This might be quite stupid... but. wouldn't it be possible to somehow bring the mic input sound through to the pitch controll circuit directly instead of saving it first? In other words, build a vocoder into the sk-x ?

/Sebbe K

Bogus Noise

You might be thinking more about a pitch shift effect as a vocoder is a bit more complex than that. Paia have an article that explains how vocoders work:

http://www.paia.com/ProdArticles/vocodwrk.htm

I doubt either would be possible directly from the SK though, you'd basically have to build a pitch shifter or vocoder and install it inside, if it'd even fit!

SebbeK

Yes sorry, you're right. I didn't mean vocoder really. As a vocoder mixes two signals togeather, or something like it.
What i meant was putting an amplified audiosignal from the mic directly into the pitch circuit instead of saving it in ram first.

The out signal for the first poly signal from the cpu is at pin 89 (i think) The picture is taken from the block diagram in the sk-1 manual.

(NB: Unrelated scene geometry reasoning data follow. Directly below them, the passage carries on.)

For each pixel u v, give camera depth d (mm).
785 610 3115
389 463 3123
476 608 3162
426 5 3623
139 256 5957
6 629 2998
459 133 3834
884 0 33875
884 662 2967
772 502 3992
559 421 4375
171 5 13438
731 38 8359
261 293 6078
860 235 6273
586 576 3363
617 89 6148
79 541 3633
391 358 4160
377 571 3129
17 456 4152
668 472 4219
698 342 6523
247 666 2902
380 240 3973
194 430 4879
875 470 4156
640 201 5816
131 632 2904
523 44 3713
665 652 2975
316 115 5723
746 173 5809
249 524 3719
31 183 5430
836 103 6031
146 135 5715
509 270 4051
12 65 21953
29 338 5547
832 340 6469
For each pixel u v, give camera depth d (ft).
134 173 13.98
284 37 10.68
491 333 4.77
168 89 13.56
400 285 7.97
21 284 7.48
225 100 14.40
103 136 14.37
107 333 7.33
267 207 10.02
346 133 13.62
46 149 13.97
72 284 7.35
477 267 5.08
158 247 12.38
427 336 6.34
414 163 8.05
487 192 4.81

If the signal passing through the red line is pure analog audiosignal, wouldn't it work?

jamiewoody

funny, i posted a thread similar to this a week or so ago.

it seems plausable from the right side of the brain, but i am not sure of the logic of it. i mean, if people make body contacts, and there are motion sensitive potentiometers (what are these called anyway???), it seems a voice filtered mic which would pick up the voice AND manipulate the resistence doesn't seem implausible.
"gravity...it's what's for dinner!"

SebbeK

anyone with a good brain here? :P
or anyone who dares to try it out?

jamiewoody

another option would be to build a voice modulator  as a separate circuit into the same box. velemin has a "robot voice changer", though i have heard there are better quality kits out there.
"gravity...it's what's for dinner!"

SebbeK

#6
yea but.. then you would need to decode the keyboards signals into something that the voicechanger module could use to change the pitch... would be quite a lot more to do. but if my teory wont work it might still be worth the effort. becouse is would add some more usefullness to the instrument.

Circuitbenders

The pitch control will probably work by changing the speed of digital signals and not analogue ones.

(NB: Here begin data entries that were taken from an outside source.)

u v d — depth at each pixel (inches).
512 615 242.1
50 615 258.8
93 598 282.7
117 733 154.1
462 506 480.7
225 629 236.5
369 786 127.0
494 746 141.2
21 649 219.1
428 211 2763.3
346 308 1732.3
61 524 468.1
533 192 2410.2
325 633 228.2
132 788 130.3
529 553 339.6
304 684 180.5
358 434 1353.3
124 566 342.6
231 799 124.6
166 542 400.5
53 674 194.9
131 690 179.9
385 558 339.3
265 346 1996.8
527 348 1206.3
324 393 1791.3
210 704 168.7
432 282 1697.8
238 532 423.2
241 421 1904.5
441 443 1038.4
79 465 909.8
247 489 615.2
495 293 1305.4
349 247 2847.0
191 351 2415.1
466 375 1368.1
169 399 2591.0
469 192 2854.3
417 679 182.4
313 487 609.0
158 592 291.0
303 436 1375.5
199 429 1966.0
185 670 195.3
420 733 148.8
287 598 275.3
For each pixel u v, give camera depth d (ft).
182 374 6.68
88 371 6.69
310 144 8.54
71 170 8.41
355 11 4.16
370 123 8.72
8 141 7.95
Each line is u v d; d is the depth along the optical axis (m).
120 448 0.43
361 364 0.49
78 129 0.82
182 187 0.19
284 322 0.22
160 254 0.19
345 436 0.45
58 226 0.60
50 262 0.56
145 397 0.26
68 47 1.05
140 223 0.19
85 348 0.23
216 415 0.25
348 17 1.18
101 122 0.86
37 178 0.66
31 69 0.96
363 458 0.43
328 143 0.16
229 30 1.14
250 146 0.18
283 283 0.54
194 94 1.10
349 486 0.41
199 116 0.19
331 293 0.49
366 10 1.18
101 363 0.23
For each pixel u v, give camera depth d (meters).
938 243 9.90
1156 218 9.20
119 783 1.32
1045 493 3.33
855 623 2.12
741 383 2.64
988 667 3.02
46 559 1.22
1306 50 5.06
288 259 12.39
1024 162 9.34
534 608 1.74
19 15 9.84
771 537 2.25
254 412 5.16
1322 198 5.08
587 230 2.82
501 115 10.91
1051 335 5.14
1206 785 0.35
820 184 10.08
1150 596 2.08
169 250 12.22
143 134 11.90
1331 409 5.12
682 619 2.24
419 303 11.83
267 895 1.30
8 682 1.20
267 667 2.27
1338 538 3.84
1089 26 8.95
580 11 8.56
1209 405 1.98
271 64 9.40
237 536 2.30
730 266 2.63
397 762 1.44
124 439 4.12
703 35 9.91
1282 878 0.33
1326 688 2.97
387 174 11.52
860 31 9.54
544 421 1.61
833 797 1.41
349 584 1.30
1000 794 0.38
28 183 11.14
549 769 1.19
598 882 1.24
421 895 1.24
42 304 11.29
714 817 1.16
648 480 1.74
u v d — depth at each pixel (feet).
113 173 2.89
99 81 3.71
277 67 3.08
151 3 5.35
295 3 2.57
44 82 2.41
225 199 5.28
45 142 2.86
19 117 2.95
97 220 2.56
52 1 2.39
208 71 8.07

Thats not a pitchshifter in the SK. It works by speeding up and slowing down the playback of the digital data, which is why samples play faster and slower to make higher and lower pitches. Its not a realtime thing i.e. the pitch control couldn't play back data at a higher pitch in realtime because it would have to play back the data faster than you were actually supplying it which would prove a bit tricky!

i am not paid to listen to this drivel, you are a terminal fool

SebbeK

#8
oh yea. nice. wouldn't have thought of that myself..
but let's change the topic to solve jamie's idéa. how do you take the keypresses and give them to some kind of realtime pitch circuit (voicechanger) ?

jamiewoody

though not a pitch shifter, i actually like the effect of twisting the tuning trimmer on the bottom of these keyboards! it almost has a "computer tape" sound.
"gravity...it's what's for dinner!"

SebbeK

http://www.maxmidi.com/diy/sk1/article.html
that guy explains how the keyboard signals work... but it requires some i/o ports...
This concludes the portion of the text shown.